On a prétendu que Martin Beheim, natif de Nuremberg, était parti de Flandre vers l’an 1460, pour chercher ce monde inconnu[4], et qu’il poussa jusqu’au détroit de Magellan, dont il laissa des cartes incognito ; mais comme Martin Beheim n’avait pas peuplé l’Amérique, et qu’il fallait absolument qu’un des arrière-petits-fils de Noé eût pris cette peine, on chercha dans l’antiquité tout ce qui pouvait avoir rapport à quelque long voyage, et on l’appliqua à la découverte de cette quatrième partie de notre globe. On fit aller les vaisseaux de Salomon au Mexique, et c’est de là qu’on tira l’or d’Ophir pour ce prince, qui était obligé d’en emprunter du roi Hiram. On trouva l’Amérique dans Platon. On en fit honneur aux Carthaginois ; et on cita sur cette anecdote un livre d’Aristote qu’il n’a pas composé.

  1. La section donnée sous ce titre dans les éditions de Kehl et celles qui les ont suivies n’est autre que la xixe des Remarques de l’Essai sur les Mœurs : voyez les Mélanges, année 1763. (B.)
  2. Suite des Mélanges (4e partie), 1756. (B.)
  3. Essai sur les Mœurs, chapitres cxlv et cxlvi. Voyez tome XII, pages 376 et 385 ; et Philosophie de l’histoire, paragraphe viii ; voyez tome XI, page 24.
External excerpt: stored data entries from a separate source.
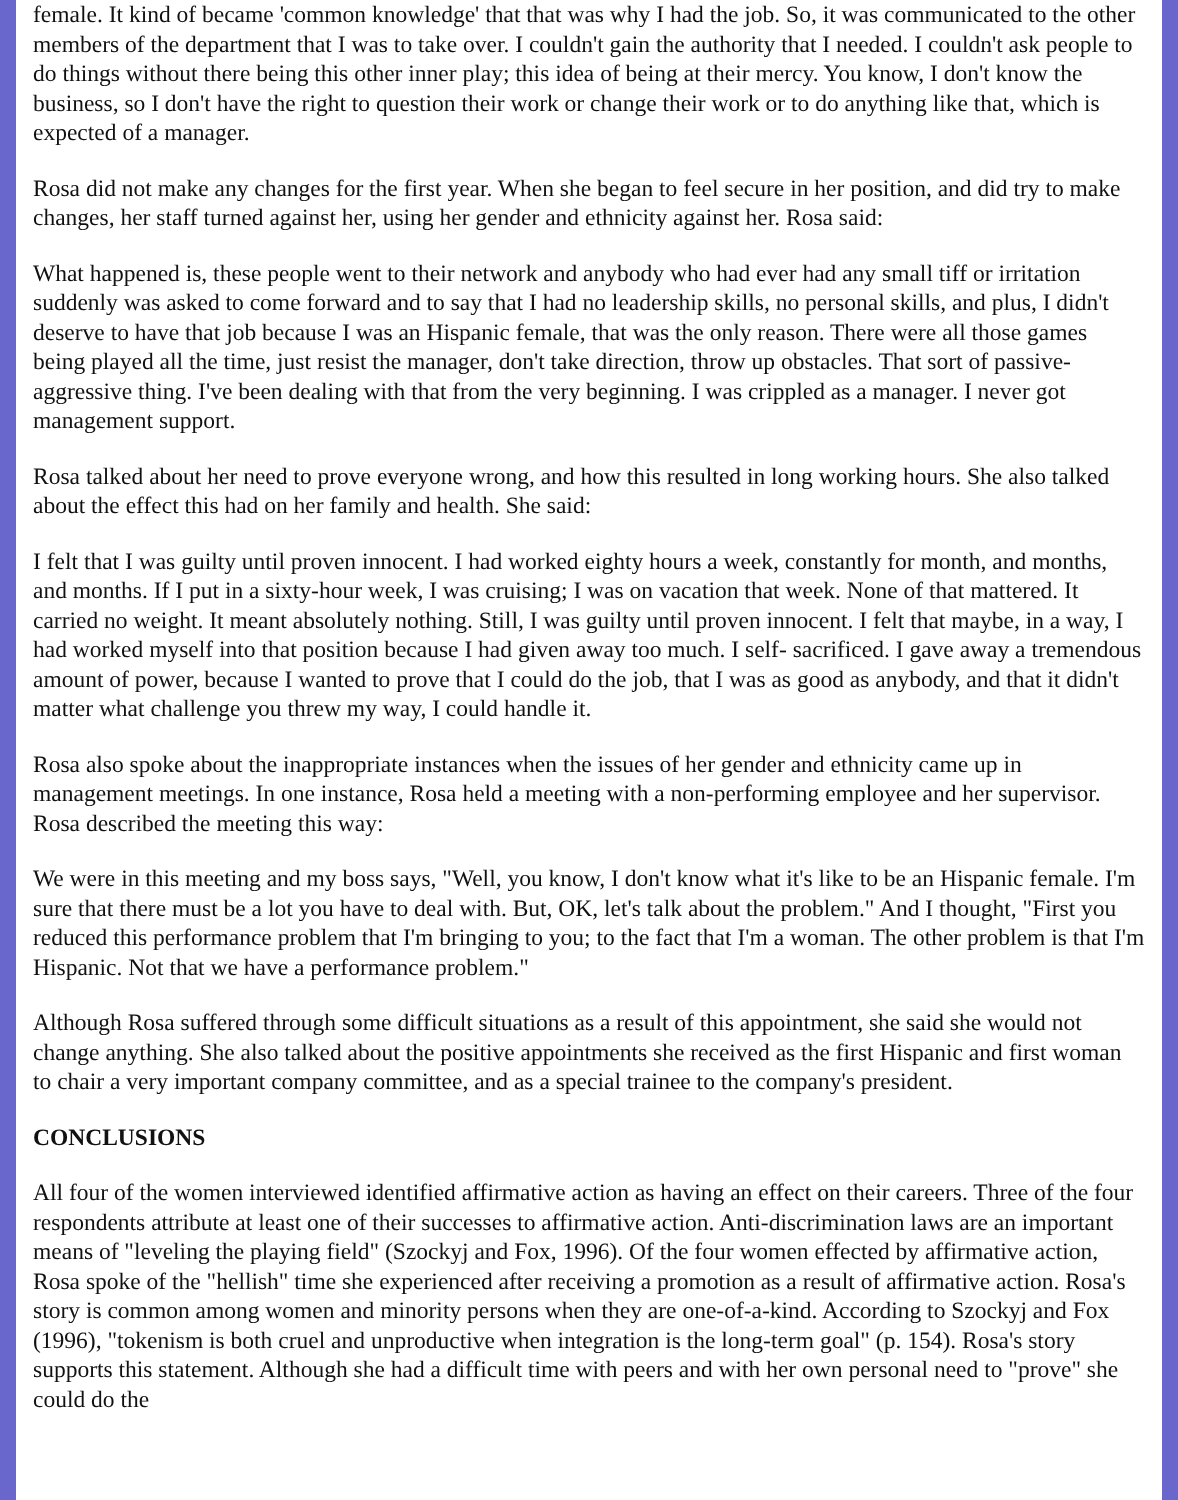female. It kind of became 'common knowledge' that that was why I had the job. So, it was communicated to the other members of the department that I was to take over. I couldn't gain the authority that I needed. I couldn't ask people to do things without there being this other inner play; this idea of being at their mercy. You know, I don't know the business, so I don't have the right to question their work or change their work or to do anything like that, which is expected of a manager.
Rosa did not make any changes for the first year. When she began to feel secure in her position, and did try to make changes, her staff turned against her, using her gender and ethnicity against her. Rosa said:
What happened is, these people went to their network and anybody who had ever had any small tiff or irritation suddenly was asked to come forward and to say that I had no leadership skills, no personal skills, and plus, I didn't deserve to have that job because I was an Hispanic female, that was the only reason. There were all those games being played all the time, just resist the manager, don't take direction, throw up obstacles. That sort of passive-aggressive thing. I've been dealing with that from the very beginning. I was crippled as a manager. I never got management support.
Rosa talked about her need to prove everyone wrong, and how this resulted in long working hours. She also talked about the effect this had on her family and health. She said:
I felt that I was guilty until proven innocent. I had worked eighty hours a week, constantly for month, and months, and months. If I put in a sixty-hour week, I was cruising; I was on vacation that week. None of that mattered. It carried no weight. It meant absolutely nothing. Still, I was guilty until proven innocent. I felt that maybe, in a way, I had worked myself into that position because I had given away too much. I self- sacrificed. I gave away a tremendous amount of power, because I wanted to prove that I could do the job, that I was as good as anybody, and that it didn't matter what challenge you threw my way, I could handle it.
Rosa also spoke about the inappropriate instances when the issues of her gender and ethnicity came up in management meetings. In one instance, Rosa held a meeting with a non-performing employee and her supervisor. Rosa described the meeting this way:
We were in this meeting and my boss says, "Well, you know, I don't know what it's like to be an Hispanic female. I'm sure that there must be a lot you have to deal with. But, OK, let's talk about the problem." And I thought, "First you reduced this performance problem that I'm bringing to you; to the fact that I'm a woman. The other problem is that I'm Hispanic. Not that we have a performance problem."
Although Rosa suffered through some difficult situations as a result of this appointment, she said she would not change anything. She also talked about the positive appointments she received as the first Hispanic and first woman to chair a very important company committee, and as a special trainee to the company's president.
CONCLUSIONS
All four of the women interviewed identified affirmative action as having an effect on their careers. Three of the four respondents attribute at least one of their successes to affirmative action. Anti-discrimination laws are an important means of "leveling the playing field" (Szockyj and Fox, 1996). Of the four women effected by affirmative action, Rosa spoke of the "hellish" time she experienced after receiving a promotion as a result of affirmative action. Rosa's story is common among women and minority persons when they are one-of-a-kind. According to Szockyj and Fox (1996), "tokenism is both cruel and unproductive when integration is the long-term goal" (p. 154). Rosa's story supports this statement. Although she had a difficult time with peers and with her own personal need to "prove" she could do the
  4. Christophe Théophile de Murr, de Nuremberg, qui a donné, en 1778, une Histoire de Martin Beheim, et dont la traduction française par Jansen a eu, comme l’original allemand, plusieurs éditions, démontre clairement que Martin Beheim n’a eu aucune part à la découverte de l’Amérique, et encore moins à celle du détroit de Magellan. Voyez aussi tome XII, page 378. (B.)